I was in New York City when the 9th
Circuit Court of Appeals affirmed that the state and federal
governments have authority over pesticides and GMO crops in Hawaii.
I raced back to my hotel room and
cranked out a blog post, glad that the antis had been smacked down.
Then I resumed walking, wondering how people — and dogs, especially
— can tolerate the constant commotion, the crowded cement, of urban
life.
Not to mention the kids, fenced in with
a square of grass.
Cities are a place where human
creations reign supreme.
Nature is often confined to small, managed spaces.
But it can't be entirely controlled.
And those were the spectacles that
captured my attention, kept me sane amidst the endless rows of
restaurants, shops and bars.
After wandering the streets for hours — and dining on a wonderful root vegetable and mushroom stroganoff at a
Ukrainian restaurant (ethnic cuisine is one big city perk!) — I attended an event that featured several of
the Cornell Alliance for Science Global Leadership Fellows, who had
just completed their 12-week training and were preparing to head
home.
They told of growing up hungry, of
seeing people in their home countries within Africa, Latin America
and Asia struggling to obtain food, lift themselves out of poverty.
They talked about their frustration with an anti-GMO movement that is
based in the well-fed West and funded by elites — a movement that
seeks to dictate what farmers in developing nations should be allowed
to grow.
They shared some of the crazy lies that
drive the anti-GMO movement — if you eat GMO goods, you'll get
veneral diseases, go crazy, die of tumors, offend God. More
poignantly, they spoke about the ways that farmers suffer because
they're deprived of biotechnology — the devastating crop losses,
the crippling debt, the intensive use of pesticides that has left some farmers unable to
have sex with their wives, creating serious tensions within their
marriages.
It was a moving presentation, informed
by their first-hand experiences, their empathy, their driving passion
to improve the lives of their countrymen, make the world a better
place. And it reminded me again why I work to dispell myths and share
the facts about crop biotech.
This was followed by a screening of the
documentary “Food Evolution,” which had premiered at the NYC DOC
film festival just days before.
As I watched the introduction, with its
images of the Hawaii marches and protests, the red shirts and blue shirts, the signs with their simplistic
messages, Roseanne Barr advocating papaya field destruction, my breath became rapid and shallow. My heart begin to to
pound and my blood began to race as I thought of all the harm they'd
caused, the havoc they'd wreaked, the lives they'd disrupted, the
expenses they'd racked up for taxpayers to pay.
And for what? An ideology promoted
primarily by the organics industry to sell more products, undermine
competitors. An ideology based on fear, and false information. An
ideology that is, at core, intolerant, even heartless, though it
claims to embrace the concepts of aloha.
I don't know how we're going to bridge
the divide, de-polarize the debate. It's hard to have reasonable
discussions when people can't even agree on facts.
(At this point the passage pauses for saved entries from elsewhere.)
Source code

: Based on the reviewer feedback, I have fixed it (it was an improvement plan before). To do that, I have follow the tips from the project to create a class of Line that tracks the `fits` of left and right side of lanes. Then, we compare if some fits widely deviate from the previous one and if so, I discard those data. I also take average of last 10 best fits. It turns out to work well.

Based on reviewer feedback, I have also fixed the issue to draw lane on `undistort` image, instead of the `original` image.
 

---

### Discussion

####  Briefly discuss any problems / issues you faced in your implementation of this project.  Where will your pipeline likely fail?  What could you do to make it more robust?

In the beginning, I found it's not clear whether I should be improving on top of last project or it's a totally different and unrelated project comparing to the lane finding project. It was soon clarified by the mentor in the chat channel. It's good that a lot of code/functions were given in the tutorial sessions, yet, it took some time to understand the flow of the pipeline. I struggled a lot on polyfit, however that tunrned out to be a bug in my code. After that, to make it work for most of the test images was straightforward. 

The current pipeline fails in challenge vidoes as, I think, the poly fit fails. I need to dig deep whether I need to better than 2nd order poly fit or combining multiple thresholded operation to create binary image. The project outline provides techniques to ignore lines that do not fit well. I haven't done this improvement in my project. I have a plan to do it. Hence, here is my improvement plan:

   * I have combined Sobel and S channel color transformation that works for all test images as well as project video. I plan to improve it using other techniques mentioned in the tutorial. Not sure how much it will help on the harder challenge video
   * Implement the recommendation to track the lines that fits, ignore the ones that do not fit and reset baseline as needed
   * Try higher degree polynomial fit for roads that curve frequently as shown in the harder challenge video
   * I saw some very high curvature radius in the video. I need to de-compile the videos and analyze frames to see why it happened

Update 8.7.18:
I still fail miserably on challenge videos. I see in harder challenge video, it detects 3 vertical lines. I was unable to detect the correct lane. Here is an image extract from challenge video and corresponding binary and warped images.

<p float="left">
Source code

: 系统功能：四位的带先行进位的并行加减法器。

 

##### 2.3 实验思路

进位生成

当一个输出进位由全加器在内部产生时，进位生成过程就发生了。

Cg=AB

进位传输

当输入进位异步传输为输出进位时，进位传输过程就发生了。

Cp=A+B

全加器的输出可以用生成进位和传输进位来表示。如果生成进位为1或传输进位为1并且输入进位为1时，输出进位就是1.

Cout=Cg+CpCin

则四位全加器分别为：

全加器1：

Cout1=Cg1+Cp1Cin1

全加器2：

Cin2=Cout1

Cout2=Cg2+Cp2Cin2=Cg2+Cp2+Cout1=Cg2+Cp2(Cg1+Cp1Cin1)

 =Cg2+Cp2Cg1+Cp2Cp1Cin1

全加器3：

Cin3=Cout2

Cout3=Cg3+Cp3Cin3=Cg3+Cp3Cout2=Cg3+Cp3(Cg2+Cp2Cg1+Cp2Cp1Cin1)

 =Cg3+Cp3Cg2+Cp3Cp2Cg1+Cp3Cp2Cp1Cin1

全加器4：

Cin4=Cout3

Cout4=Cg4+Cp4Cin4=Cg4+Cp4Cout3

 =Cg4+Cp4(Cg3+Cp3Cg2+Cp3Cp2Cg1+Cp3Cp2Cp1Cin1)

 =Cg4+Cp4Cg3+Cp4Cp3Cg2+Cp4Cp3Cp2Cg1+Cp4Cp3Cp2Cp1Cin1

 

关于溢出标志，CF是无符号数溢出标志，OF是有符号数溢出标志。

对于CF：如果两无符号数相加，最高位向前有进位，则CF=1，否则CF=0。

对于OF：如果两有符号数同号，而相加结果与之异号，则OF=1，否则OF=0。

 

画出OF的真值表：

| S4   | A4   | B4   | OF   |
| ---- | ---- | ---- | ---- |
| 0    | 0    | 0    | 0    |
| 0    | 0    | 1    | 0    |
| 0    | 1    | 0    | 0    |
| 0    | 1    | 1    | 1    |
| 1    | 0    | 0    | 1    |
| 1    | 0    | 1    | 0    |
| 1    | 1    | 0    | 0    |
But somehow, we have to try and find
the common ground, to understand opposing views, to rely upon science
and critical thinking to guide our decisions and policies. We have to dispel the fear and distrust that drives the anti-GMO movement.
Which brings me back to "Food Evolution." As I watched it, and thought about what Hawaii has been through on
this issue, I came to see that the debate is essentially this:
How do we know what to believe?
Scientist Neil deGrasse Tyson, who
narrates "Food Evolution," offers this guide:
“If people knew how to understand and
process data, and think about it, we wouldn’t even need this film.
When results are repeated and found to be true—that is scientific
truth. Laws should be made based on truth. Or that is the end of an
informed democracy.”
And that's true for so many issues, not just agriculture.
When the film ended, and I heard the cheers of those who celebrated its message, who understand the important role that this technological tool can play, I found inspiration to go on, to return to the trenches with a lighter, brighter heart — one far more enduring than the foam in a latte cup.
We just have to keep chipping away — standing up, speaking up, advocating for choice, reason, tolerance, as we address the most pressing issues of our time.